Tegucigalpa, Honduras
El pulso político entre el Partido Nacional y el Partido Liberal se intensificó en las últimas horas en la carrera por controlar la presidencia del Congreso Nacional, un cargo clave que no solo marca el rumbo de la agenda legislativa, sino que define el equilibrio de poder del país en los próximos cuatro años.
Hoy, el debate se libra en el plano de los números: quién logra sumar los 65 votos necesarios para asumir el control del Legislativo.
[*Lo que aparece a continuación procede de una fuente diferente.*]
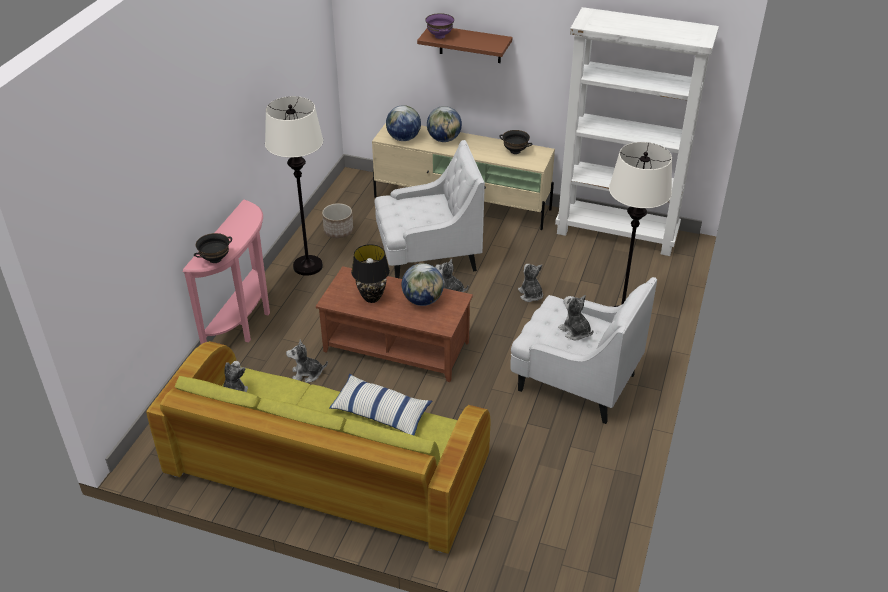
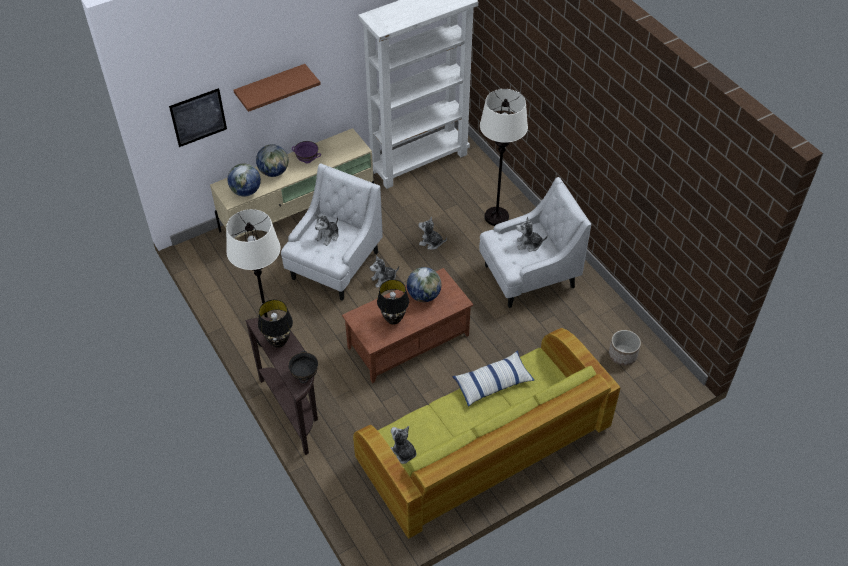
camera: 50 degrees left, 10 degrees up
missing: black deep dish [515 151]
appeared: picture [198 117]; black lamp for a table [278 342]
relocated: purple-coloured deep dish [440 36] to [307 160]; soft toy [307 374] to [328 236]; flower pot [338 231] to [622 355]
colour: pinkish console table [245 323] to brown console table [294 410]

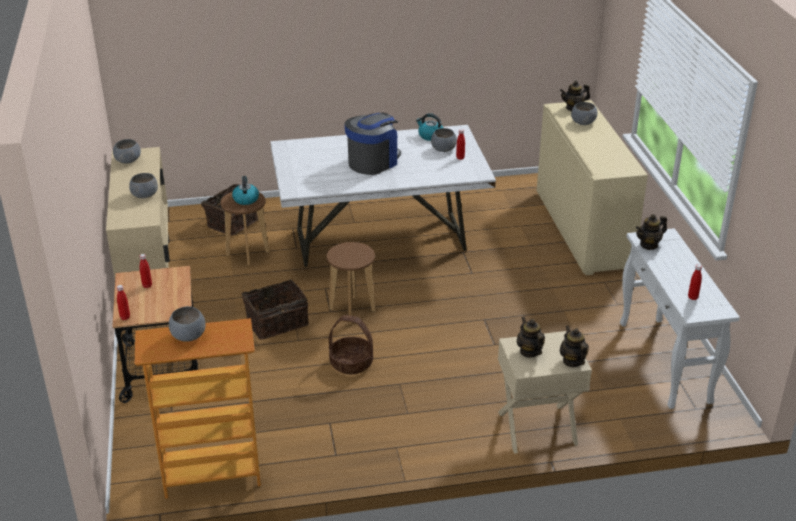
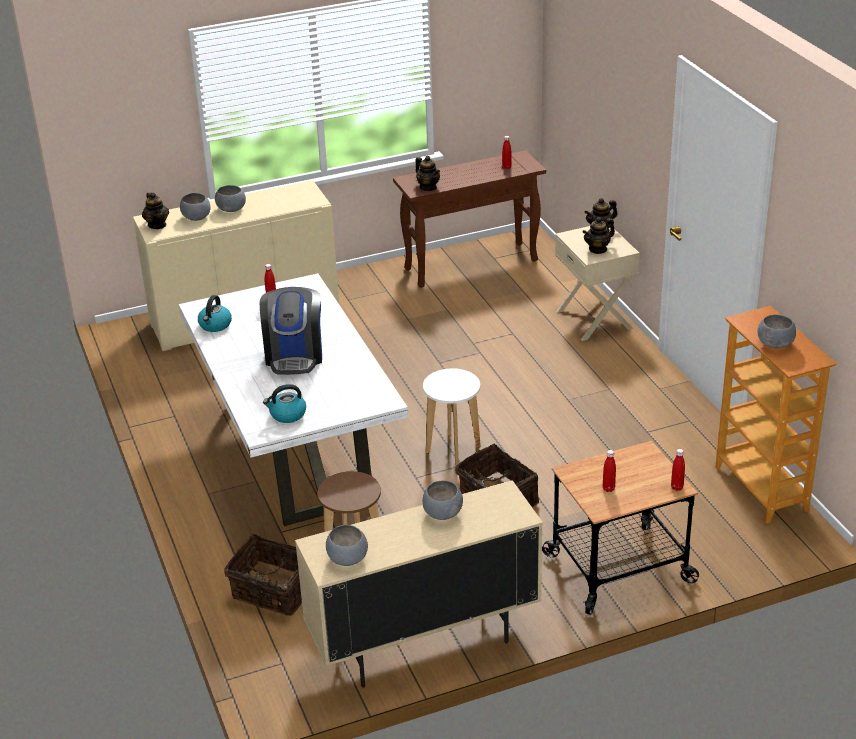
camera: 100 degrees left, 0 degrees up
missing: household basket [351 363]
relocated: grey deep dish [443 149] to [232 209]; kettle [245 199] to [287 415]
colour: white-coloured console table [665 363] to brown console table [472 264]; brown stool [352 310] to white-coloured stool [453 450]
spun: coffee maker [373 162] = [294 355] 120 degrees counterclockwise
“Antepongan sus intereses particulares y hay que poner el interés primario, que es el país. El Partido Liberal tiene una gran oportunidad en este momento de promover reformas juntamente con el Partido Nacional porque aquí hay que ser realista, Libertad y Refundación (Libre) se les dio la oportunidad y lo que heredaron fue el peor Congreso de la historia, por lo tanto, no caben en esta ecuación”, señaló Carlos Hernández, director ejecutivo de la Asociación para una Sociedad más Justa (ASJ).
A criterio del analista Filadelfo Martínez, “el pueblo hondureño se manifestó el 30 de noviembre y hay actores políticos que no aceptan que fueron derrotados y entonces apelan a la artimaña para mantenerse vigentes; pero incertidumbre no veo, aquí claramente hay un ganador y un partido que quedó en tercer lugar”, indica.
Posibilidad de junta directiva compartida
En el Partido Nacional, los nombres que concentran mayor respaldo para presidir el Congreso son los de Tomás Zambrano, Marco Midence y Carlos Ledezma. La dirigencia nacionalista mantiene una postura clara: la presidencia del Legislativo no está en negociación.
No obstante, se deja abierta la posibilidad de conformar una Junta Directiva con participación liberal como mecanismo para consolidar una mayoría sólida.
“Vamos a construir consensos internos y buscar votos fuera de la bancada para nombrar una directiva que refleje integración”, afirmó el diputado nacionalista Eder Mejía, al exponer la ruta para asegurar el control del Congreso.
En el Partido Liberal, el panorama es más volátil. Han trascendido los nombres de los diputados Marlon Lara, Yuri Sabas e Irohska Elvir, esta última explora gestos para construir alianzas que incluso podrían involucrar a sectores del Partido Libre.
Sin embargo, desde el interior del liberalismo advierten que sin cohesión interna, cualquier pacto externo pierde fuerza y viabilidad política.
”Esto debe ser producto de un gran diálogo por la gobernabilidad. Honduras no puede seguir cuatro años más en pobreza”, sostuvo el diputado liberal Jhosy Toscano, al subrayar las consecuencias sociales de un Congreso fragmentado.